Our data also highlight the importance of analyzing the sociodemographic characteristics and maternal and perinatal outcomes of Indigenous women treated in public health facilities to develop strategies to improve satisfaction among patients, increase the rate of return, and provide women-centered care in these health facilities. However, our data were limited to users of public health facilities. In this regard, we considered it important to explore the sexual and reproductive health needs of Indigenous adolescents who did not have access to health care services. The analysis of a single region and only women who had access to public health facilities constitutes a limitation for the generalization of our results.

Another essential consideration is our analysis of the adolescent groups. We considered adolescents to be all individuals aged 10–19 years, using the categorization recommended by the WHO [13]. However, the authors recognize that this category is a social construct and that it acquires a multiplicity of meanings for each social context, mainly concerning young Indigenous mothers. Nevertheless, this quantitative approach is limited to a comprehensive understanding of the sociocultural context in which our data were collected.

Our findings are particularly important to the development of future research about family planning and maternal outcomes among Indigenous adolescents in Guatemala and other countries in similar situations. There are several important outcomes related to family planning coverage that must be observed by health care providers considering that rapid repeat pregnancy is frequent among younger mothers [34]. Future research on contraceptive method preferences, satisfaction with antenatal care services, and analgesia decision-making in this population will be useful to enhance women-centered care approaches.

Conclusion

In conclusion, our study revealed that Indigenous adolescents who gave birth at the San Juan De Dios Hospital had some social vulnerabilities; however, when compared to other women, similarities are observed regarding some childbirth practices and maternal and perinatal outcomes. It is essential to take into consideration the characteristics of the Indigenous population in Guatemala for the design and implementation of public policies that respect women’s sexual and reproductive rights, practices, and cultural identities.
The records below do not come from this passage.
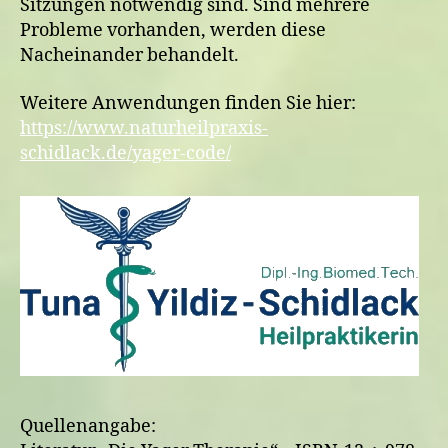
Sitzungen notwendig sind. Sind mehrere
Probleme vorhanden, werden diese
Nacheinander behandelt.
Weitere Anwendungen finden Sie hier:
https://www.naturheilpraxis-
schidlack.de/yager-code/
Quellenangabe: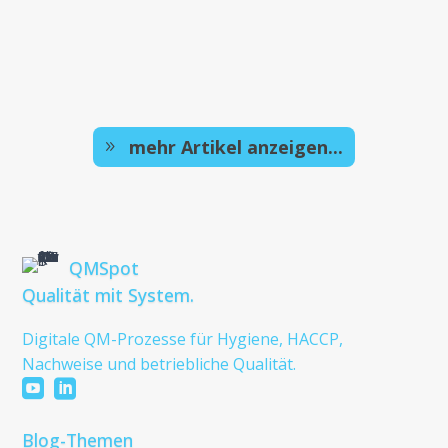
mehr Artikel anzeigen...
QMSpot
Qualität mit System.
Digitale QM-Prozesse für Hygiene, HACCP,
Nachweise und betriebliche Qualität.


Blog-Themen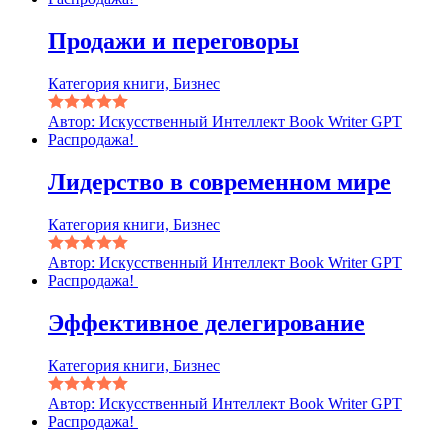
Продажи и переговоры
Категория книги, Бизнес
Автор: Искусственный Интеллект Book Writer GPT
Распродажа!
Лидерство в современном мире
Категория книги, Бизнес
Автор: Искусственный Интеллект Book Writer GPT
Распродажа!
Эффективное делегирование
Категория книги, Бизнес
Автор: Искусственный Интеллект Book Writer GPT
Распродажа!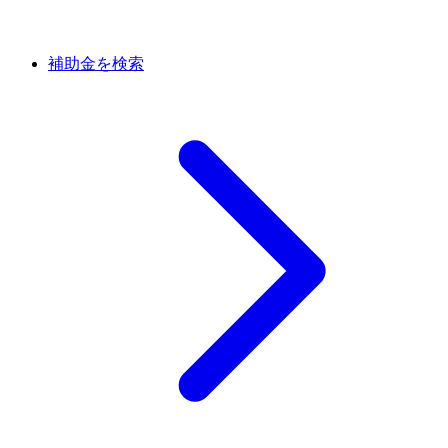
補助金を検索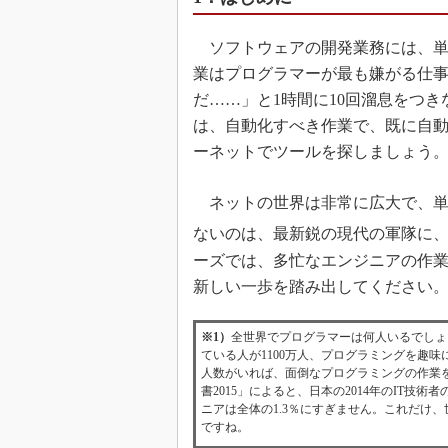
ソフトウェアの開発業務には、単
業はプログラマーが最も嫌がる仕
だ……」と1時間に10回溜息をつ
は、自動化すべき作業で、既に自
ーネットでツールを探しましょう
ネットの世界は非常に広大で、単
ないのは、最新鋭の現代の軍隊に
ーズでは、多忙なエンジニアの作
新しい一歩を踏み出してください
※1）
全世界でプログラマーは何人いるでし
ている人が1100万人、プログラミングを趣味
人数がいれば、面倒なプログラミングの作業を
書2015」によると、日本の2014年のIT技術
ニアは全体の1.3％にすぎません。これだけ
ですね。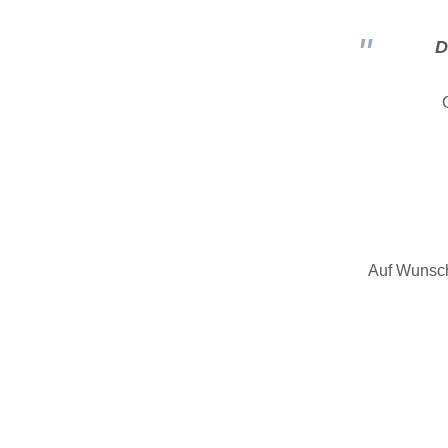
D
Auf Wunsch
It is necessary to identify the health issues that affect adolescents and Indigenous women and ensure their active participation in public agendas.

The results of this research show that Indigenous adolescents who gave birth in a public hospital were more likely to be single at the time of pregnancy and to have attended fewer years of school than Nonindigenous adolescents. Unplanned pregnancies were more common among Indigenous adolescents, and some of them underwent obstetric practices during delivery that are not recommended, such as episiotomy.

This research provides a broad overview of the situation of pregnant women in western Guatemala. Based on these results, activities and policies can be developed that ensure equal opportunities for different ethnic groups in a way that makes these resources understandable, acceptable, and usable for this population.